Hicks AM, Riedlinger G, Willingham MC, Alexander-Miller MA, Von Kap-Herr C, Pettenati MJ, Sanders AM, Weir HM, Du W, Kim J, Simpson AJG, Old LG, Cui Z. Transferable anticancer innate immunity in spontaneous regression/complete resistance mice. PNAS E-published May 8, 2006.
8. Antiobesity mice. These mice are protected from getting obese and diabetic from their diet by their lack of acyl-CoA:diacylglycerol acyltransferase 1 (DGAT1). Their fat tissue can even reduce obesity and glucose buildup in other mice if transplanted. There are other strains protected from obesity by lack of other proteins, and a strain that have more adiponectin that put all excess fat into their blubber, remaining healthy despite turning very obese.
Smith SJ, et al. Obesity resistance and multiple mechanisms of triglyceride synthesis in mice lacking DGAT. Nat. Genet. 2000;25:87–90
Chen HC, et al. Increased insulin and leptin sensitivity in mice lacking acyl CoA:diacylglylcerol acyltransferase 1. J. Clin. Invest. 2002;109:1049–1055. doi:10.1172/JCI200214672.
9. Marathon mice. These mice have more expression of PPARδ in their muscles, which makes them turn into type I (slow twitch) fibers that work well for long-distance running. The mice have more endurance and - even when not training - increased resistance to obesity.

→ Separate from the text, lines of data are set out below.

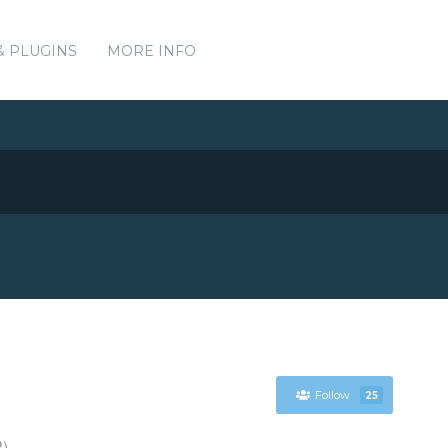
& PLUGINS
MORE INFO
Follow
25
P)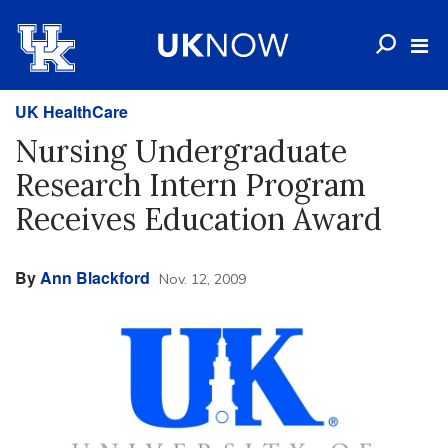
UK HealthCare
Nursing Undergraduate
Research Intern Program
Receives Education Award
By
Ann Blackford
Nov. 12, 2009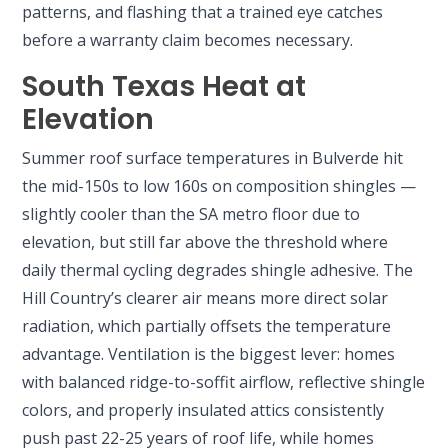
patterns, and flashing that a trained eye catches
before a warranty claim becomes necessary.
South Texas Heat at
Elevation
Summer roof surface temperatures in Bulverde hit
the mid-150s to low 160s on composition shingles —
slightly cooler than the SA metro floor due to
elevation, but still far above the threshold where
daily thermal cycling degrades shingle adhesive. The
Hill Country’s clearer air means more direct solar
radiation, which partially offsets the temperature
advantage. Ventilation is the biggest lever: homes
with balanced ridge-to-soffit airflow, reflective shingle
colors, and properly insulated attics consistently
push past 22-25 years of roof life, while homes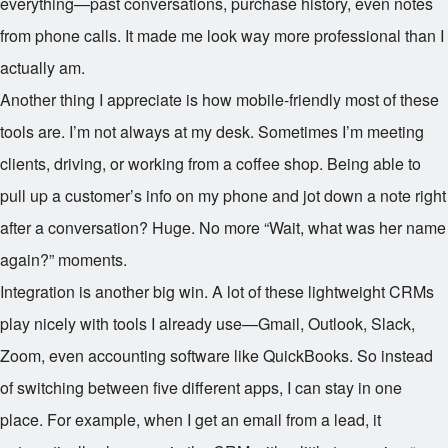
everything—past conversations, purchase history, even notes
from phone calls. It made me look way more professional than I
actually am.
Another thing I appreciate is how mobile-friendly most of these
tools are. I’m not always at my desk. Sometimes I’m meeting
clients, driving, or working from a coffee shop. Being able to
pull up a customer’s info on my phone and jot down a note right
after a conversation? Huge. No more “Wait, what was her name
again?” moments.
Integration is another big win. A lot of these lightweight CRMs
play nicely with tools I already use—Gmail, Outlook, Slack,
Zoom, even accounting software like QuickBooks. So instead
of switching between five different apps, I can stay in one
place. For example, when I get an email from a lead, it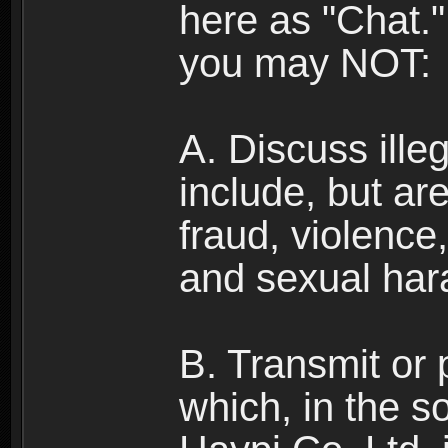
here as "Chat.
you may NOT:
A. Discuss illega
include, but are
fraud, violence
and sexual har
B. Transmit or 
which, in the s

Wang YX, Zhang CL, Yu RT, Cho HK, Nelson MC, et al. (2004) Regulation of Muscle Fiber Type and Running Endurance by PPARδ. PLoS Biol 2(10): e294
So what does this mean for the future
The Geo-Trade Blog believes that our relationship with technology and how it stretches our ability to perform in the world will be one of the key areas of advance in the 21st Century. In fact, how we answer the following questions will be key to determining the parameters: What does the future, near and far, hold for humans? Is enhancement the next stage of evolution? Should any limits be imposed? And if so, how?